A freakish storm kicks up one day in 1617 and drowns all the men on the island of Vardø who are out fishing. Only young boys and old men are left. There is no one to help the women, so they have to learn to fend for themselves, including fishing, which is considered unwomanly. Maren’s fiancé and her father and brother are all gone, so she must try to take care of her mother, her brother’s Sámi wife Diina, and her little baby nephew.
In Bergen, Ursa’s father has made one poor decision after another since her mother died, leaving the family relatively poor. She is happy taking care of her invalid sister, but soon she learns her father has betrothed her to Absolom Cornet, a Scot he hardly knows, who has been appointed the Commissioner of Vardøhus, the rarely occupied fort on Vardø. Her father thinks he has done well for her, but they have no idea that Cornet is being sent to root out witchcraft.
Ursa is taken aback at the primitive conditions she finds in Vardø, in remote Finnmark, and she knows nothing about keeping house. When Maren brings her some skins the villagers have prepared to keep the cold from coming up from the floor, Ursa asks her to teach her how to take care of the house and cook. Thus begins a deep friendship.

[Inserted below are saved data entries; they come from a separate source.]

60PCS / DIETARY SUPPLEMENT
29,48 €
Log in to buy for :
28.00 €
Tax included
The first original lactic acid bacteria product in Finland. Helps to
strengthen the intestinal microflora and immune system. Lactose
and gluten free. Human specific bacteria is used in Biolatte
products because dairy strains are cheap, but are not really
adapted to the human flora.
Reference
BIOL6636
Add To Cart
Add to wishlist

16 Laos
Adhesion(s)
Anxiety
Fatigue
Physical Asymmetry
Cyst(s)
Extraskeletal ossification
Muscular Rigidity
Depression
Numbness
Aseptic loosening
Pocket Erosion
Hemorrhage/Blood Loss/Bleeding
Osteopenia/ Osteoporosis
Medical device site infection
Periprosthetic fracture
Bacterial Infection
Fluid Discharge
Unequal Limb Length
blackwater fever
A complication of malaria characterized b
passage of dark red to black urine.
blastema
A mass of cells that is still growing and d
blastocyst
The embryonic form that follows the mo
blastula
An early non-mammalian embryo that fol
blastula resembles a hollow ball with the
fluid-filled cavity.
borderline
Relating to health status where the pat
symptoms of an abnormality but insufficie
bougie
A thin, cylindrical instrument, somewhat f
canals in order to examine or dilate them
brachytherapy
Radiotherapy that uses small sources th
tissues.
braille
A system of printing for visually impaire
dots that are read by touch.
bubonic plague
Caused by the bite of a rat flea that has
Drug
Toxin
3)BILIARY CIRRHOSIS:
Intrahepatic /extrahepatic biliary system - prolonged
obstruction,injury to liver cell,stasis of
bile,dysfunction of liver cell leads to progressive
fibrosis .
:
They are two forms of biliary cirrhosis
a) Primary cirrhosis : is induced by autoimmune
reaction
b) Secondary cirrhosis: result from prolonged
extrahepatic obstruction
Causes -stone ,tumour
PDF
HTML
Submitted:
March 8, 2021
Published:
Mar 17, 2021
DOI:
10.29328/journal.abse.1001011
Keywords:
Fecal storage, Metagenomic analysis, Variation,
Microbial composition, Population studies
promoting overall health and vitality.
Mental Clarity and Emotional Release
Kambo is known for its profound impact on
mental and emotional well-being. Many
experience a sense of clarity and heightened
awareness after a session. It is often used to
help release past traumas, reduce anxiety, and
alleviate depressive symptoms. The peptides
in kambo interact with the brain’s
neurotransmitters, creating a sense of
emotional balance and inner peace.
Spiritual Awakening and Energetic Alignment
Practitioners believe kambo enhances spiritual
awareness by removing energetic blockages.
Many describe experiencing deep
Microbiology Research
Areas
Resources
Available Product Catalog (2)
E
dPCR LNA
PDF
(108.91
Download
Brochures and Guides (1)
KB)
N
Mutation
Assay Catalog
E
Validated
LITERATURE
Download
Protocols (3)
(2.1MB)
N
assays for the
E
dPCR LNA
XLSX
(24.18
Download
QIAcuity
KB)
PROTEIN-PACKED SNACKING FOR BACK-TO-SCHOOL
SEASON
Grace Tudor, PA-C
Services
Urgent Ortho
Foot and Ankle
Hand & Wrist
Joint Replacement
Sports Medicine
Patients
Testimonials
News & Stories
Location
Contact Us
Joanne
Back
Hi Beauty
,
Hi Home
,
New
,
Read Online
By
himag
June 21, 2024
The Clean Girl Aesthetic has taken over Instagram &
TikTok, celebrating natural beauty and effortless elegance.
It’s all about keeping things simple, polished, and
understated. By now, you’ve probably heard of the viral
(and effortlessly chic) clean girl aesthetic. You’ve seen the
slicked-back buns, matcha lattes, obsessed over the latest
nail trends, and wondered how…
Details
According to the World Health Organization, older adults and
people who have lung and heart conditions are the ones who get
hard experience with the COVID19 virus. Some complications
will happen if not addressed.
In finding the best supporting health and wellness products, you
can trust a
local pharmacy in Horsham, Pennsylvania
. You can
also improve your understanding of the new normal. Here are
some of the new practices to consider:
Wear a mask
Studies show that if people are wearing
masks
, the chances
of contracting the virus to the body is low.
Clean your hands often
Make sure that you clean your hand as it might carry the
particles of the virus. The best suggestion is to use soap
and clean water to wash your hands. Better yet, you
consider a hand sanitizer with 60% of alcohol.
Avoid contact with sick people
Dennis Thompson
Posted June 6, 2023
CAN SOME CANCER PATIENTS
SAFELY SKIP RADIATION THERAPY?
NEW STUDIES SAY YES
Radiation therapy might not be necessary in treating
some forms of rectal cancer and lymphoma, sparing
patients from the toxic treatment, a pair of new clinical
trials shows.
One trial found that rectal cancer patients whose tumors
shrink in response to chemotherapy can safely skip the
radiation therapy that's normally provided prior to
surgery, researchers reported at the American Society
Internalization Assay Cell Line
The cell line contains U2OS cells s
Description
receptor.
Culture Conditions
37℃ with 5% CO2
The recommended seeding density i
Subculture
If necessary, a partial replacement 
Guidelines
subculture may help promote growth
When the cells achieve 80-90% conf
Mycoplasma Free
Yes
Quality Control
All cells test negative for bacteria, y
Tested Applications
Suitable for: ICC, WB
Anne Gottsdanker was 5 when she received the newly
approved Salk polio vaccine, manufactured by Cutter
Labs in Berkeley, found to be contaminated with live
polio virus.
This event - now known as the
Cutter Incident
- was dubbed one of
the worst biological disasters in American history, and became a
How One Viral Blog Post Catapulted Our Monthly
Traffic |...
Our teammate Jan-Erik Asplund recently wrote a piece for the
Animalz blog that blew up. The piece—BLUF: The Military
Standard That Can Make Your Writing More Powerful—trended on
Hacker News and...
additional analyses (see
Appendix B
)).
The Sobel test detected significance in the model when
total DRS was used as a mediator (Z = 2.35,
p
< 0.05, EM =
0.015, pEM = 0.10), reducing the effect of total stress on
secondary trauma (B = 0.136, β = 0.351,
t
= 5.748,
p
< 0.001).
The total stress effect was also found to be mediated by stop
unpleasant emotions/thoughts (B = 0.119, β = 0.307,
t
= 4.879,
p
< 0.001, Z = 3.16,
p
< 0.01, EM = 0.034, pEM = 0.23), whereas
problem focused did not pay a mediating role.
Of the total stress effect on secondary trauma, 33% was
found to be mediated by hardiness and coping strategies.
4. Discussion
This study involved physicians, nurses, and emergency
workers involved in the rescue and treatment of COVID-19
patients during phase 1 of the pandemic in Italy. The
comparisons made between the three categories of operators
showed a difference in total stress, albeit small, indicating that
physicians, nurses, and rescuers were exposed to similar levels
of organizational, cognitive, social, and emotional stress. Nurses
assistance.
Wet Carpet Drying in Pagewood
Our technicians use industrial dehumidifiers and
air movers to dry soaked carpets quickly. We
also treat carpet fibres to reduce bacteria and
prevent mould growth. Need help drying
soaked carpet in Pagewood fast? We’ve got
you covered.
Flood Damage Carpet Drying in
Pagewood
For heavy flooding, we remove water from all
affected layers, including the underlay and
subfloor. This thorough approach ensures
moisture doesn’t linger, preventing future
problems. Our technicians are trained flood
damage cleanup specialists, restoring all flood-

But Ursa’s husband has already begun looking for witches. The first names that come up from a vicious bunch of pious women are Maren’s Sámi sister-in-law, an older woman whose large house is a target of envy, and Maren’s bold and unconventional friend Kirsten.
The Mercies is a deeply involving fictionalization of true events in early 17th century Norway. Seldom have I felt such a growing feeling of dread as when I read this novel. It is truly gripping. It seems well researched and has believable characters.